INDIANAPOLIS — The state of Indiana will allow local governments to raise their spending by up to 3.8 percent next year, a sharp jump after several years of much more restrained increases.

That should make it a little easier for counties, cities, towns, school corporations and library districts to afford giving raises to employees, buying new equipment or hiring new workers.

The Indiana Department of Local Government Finance set its statewide growth quotient at 3.8 percent for 2017, a noticeable increase from the 2.6 percent allowed in 2016. The growth quotient is determined by analyzing the state’s income growth and is used to guide how much governments can increase their budgets.

The percentage is meant to keep property tax growth within boundaries that Hoosiers can afford to pay, Purdue University agricultural economics professor and state tax expert Larry DeBoer said.

The rate increased sharply this year because the worst of the Great Recession years fell out of a six-year rolling average used to the determine the rate.

“That (2009) was the worst recession year. Income fell by about 3 percent that year. Without that negative number in the average, the growth quotient calculation is higher,” DeBoer said.

That should translate into more wiggle room for local governments to plan spending for 2017, which they haven’t had in recent years, DeBoer said. After several years of belt tightening, local governments will be able to let it out a notch or two.

“With the higher growth quotient, local governments will have more room to increase operating levies — taxes to pay for personnel, materials, services, etc. Schools will have more money for bus purchases, driver pay and fuel. The advantage for residents ought to be more and higher-quality public services,” DeBoer said.

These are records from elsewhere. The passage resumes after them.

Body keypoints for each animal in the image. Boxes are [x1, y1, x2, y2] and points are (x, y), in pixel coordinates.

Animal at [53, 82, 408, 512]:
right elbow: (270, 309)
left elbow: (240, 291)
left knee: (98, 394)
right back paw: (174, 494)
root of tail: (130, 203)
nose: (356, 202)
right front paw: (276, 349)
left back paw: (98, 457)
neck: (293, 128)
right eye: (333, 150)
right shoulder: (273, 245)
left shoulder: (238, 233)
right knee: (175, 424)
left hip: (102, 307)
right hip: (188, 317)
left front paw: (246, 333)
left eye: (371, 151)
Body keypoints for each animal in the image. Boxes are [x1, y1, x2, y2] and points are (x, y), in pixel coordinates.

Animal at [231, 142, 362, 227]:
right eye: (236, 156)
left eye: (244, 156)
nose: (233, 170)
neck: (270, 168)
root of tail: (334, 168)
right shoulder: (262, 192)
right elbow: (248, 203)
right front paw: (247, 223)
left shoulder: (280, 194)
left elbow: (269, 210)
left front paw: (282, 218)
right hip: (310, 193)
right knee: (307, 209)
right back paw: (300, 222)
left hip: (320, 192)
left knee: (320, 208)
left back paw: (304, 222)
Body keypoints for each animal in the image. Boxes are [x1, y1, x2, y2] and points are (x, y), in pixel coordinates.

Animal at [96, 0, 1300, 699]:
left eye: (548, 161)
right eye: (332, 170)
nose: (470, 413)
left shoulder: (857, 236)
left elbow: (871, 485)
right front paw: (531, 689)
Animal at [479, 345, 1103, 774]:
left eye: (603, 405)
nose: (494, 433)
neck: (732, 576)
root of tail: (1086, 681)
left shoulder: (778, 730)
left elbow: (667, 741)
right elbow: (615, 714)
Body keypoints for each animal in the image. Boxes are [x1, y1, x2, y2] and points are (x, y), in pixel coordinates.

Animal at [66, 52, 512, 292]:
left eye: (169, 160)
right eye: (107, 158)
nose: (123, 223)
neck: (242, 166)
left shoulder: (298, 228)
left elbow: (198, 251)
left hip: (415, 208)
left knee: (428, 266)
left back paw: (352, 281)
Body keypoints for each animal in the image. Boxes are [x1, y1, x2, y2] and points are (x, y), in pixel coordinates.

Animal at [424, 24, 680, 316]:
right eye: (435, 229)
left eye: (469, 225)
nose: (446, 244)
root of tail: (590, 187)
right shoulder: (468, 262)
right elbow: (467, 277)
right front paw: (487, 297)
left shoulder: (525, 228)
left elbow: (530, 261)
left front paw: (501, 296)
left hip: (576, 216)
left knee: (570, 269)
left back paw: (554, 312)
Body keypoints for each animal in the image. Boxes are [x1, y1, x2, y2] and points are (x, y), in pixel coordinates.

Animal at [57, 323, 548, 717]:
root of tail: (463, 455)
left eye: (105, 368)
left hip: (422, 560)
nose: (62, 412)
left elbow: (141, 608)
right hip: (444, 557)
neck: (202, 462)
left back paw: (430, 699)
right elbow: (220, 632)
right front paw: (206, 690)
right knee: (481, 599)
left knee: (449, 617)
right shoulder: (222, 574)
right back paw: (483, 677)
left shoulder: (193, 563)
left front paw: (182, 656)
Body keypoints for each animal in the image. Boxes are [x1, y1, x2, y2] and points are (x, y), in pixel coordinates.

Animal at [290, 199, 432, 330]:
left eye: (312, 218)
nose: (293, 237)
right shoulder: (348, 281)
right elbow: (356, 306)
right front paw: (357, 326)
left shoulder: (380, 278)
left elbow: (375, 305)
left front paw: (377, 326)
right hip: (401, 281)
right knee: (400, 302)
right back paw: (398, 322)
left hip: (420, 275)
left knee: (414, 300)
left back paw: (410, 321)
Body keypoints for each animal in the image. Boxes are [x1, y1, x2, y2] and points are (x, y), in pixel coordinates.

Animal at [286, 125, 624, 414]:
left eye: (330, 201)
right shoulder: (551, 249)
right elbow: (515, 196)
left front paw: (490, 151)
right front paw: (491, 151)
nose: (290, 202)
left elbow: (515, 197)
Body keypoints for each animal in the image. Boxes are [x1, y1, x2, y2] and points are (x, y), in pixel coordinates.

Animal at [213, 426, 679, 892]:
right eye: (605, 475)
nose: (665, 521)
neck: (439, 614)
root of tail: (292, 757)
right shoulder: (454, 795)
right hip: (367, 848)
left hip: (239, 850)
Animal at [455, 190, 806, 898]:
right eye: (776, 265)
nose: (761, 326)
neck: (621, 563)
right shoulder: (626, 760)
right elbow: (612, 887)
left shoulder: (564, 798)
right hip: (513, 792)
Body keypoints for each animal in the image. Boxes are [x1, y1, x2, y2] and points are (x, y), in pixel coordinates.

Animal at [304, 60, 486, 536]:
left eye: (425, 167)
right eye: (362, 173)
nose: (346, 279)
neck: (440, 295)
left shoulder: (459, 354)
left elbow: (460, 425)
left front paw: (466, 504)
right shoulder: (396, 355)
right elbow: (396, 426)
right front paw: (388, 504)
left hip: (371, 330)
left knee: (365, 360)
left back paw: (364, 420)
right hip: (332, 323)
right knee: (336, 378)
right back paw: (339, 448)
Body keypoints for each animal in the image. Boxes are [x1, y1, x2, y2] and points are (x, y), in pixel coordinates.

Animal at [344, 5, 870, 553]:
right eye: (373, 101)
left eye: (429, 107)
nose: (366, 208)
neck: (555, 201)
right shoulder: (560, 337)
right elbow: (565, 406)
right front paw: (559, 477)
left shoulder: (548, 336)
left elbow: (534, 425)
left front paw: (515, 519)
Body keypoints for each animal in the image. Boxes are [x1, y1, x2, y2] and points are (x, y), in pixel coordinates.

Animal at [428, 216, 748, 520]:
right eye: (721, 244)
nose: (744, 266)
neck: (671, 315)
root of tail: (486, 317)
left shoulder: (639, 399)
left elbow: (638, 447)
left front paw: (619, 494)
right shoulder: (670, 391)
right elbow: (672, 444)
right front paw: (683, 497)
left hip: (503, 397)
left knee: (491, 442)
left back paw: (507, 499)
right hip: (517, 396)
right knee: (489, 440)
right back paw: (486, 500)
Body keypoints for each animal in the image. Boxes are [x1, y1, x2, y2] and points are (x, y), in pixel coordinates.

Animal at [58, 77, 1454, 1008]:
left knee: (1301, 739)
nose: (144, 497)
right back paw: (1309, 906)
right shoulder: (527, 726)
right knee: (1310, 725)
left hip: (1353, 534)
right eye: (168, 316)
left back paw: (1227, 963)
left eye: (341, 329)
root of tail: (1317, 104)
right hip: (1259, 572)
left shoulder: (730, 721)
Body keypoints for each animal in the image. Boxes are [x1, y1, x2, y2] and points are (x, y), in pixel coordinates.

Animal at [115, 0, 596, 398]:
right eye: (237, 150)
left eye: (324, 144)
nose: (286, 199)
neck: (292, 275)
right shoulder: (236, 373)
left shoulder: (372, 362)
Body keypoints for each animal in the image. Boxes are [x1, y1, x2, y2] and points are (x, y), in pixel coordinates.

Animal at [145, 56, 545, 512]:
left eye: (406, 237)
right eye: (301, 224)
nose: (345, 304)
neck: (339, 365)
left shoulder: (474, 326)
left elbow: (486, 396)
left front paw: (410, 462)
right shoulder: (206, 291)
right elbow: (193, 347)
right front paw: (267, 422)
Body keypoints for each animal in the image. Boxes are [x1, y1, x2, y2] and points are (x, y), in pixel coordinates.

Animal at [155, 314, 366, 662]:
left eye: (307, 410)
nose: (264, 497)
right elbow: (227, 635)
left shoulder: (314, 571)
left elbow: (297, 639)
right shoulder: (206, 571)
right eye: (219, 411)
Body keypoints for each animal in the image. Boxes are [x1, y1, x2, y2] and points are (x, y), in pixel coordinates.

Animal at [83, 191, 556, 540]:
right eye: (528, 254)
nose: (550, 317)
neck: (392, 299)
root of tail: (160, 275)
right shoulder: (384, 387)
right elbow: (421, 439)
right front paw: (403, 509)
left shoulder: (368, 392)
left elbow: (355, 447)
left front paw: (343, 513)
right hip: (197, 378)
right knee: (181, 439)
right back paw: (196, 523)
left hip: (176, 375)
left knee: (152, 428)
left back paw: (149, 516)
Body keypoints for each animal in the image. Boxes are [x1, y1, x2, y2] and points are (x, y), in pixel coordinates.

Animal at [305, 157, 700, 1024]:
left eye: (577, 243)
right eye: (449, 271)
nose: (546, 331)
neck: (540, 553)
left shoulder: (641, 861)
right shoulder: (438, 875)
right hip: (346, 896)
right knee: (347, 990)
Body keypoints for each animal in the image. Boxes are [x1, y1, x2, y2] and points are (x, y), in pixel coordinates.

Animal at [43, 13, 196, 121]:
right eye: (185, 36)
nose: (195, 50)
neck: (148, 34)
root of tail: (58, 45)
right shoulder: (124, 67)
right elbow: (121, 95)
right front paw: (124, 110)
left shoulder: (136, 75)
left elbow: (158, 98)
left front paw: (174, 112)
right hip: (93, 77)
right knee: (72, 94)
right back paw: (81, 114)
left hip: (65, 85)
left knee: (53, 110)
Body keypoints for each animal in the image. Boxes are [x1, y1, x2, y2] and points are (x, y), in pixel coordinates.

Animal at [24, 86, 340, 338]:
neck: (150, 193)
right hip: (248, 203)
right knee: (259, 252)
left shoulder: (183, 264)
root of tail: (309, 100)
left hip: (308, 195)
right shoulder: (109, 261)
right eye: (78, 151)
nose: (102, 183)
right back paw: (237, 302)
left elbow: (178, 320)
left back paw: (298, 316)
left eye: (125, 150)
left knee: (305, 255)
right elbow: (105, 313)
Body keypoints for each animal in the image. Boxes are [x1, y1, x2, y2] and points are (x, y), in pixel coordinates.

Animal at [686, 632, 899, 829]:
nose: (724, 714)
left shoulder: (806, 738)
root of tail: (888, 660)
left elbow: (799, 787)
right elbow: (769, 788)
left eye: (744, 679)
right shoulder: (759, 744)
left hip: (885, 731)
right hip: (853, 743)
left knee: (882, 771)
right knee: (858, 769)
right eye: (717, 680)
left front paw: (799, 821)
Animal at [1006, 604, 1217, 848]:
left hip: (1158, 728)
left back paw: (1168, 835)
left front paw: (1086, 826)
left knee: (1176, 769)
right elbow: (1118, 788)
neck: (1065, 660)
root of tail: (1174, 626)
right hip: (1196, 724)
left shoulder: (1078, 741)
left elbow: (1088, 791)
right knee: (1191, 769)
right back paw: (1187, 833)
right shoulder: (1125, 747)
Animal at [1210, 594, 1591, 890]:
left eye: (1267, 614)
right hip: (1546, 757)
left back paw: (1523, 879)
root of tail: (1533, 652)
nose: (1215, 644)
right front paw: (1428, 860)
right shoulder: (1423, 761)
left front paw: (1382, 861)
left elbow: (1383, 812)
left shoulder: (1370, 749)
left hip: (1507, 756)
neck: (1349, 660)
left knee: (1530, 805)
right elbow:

The new 3.8 percent rate caught Noble County Coordinator Jackie Knafel by surprise, so much so she thought the figure was a typo. The state has been particularly stingy recently, and made Noble County cut its 2016 budget slightly even though it stayed within the 2.6 percent rate this year.

The ability to expand the budget could make it easier for the Noble County Council to fund pay increases or hire new employees that several departments are already seeking.

As last year proved, the rate isn’t a guarantee the county will get everything it asks for, and the final decision rests with the state after an analysis of expected revenue, Knafel said. But a larger overall growth rate will make financial planning a bit easier, she said.

“They just didn’t think we had the revenue stream (last year). We lost (Indiana Department of Correction) money, interest money is way down. All those revenue streams we depended on, right or wrong, went away. We’ve lost those revenue streams and you still have to fund it,” she said.

One potential downside of the higher growth rate is that additional spending by local governments could lead to local tax rate increases, DeBoer said. Whether tax rates go up will depend on whether property values increase as much as spending. If the growth in property values doesn’t increase as much as spending, tax rates will go up.

Assessed values in Noble County increased about 3 percent total last year, which means they’d need to rise a bit faster in order to keep pace in 2017.

“Tax rates are set by dividing the levy by assessed value, so if AV rises just as much as the levy, tax rates remain stable,” DeBoer said.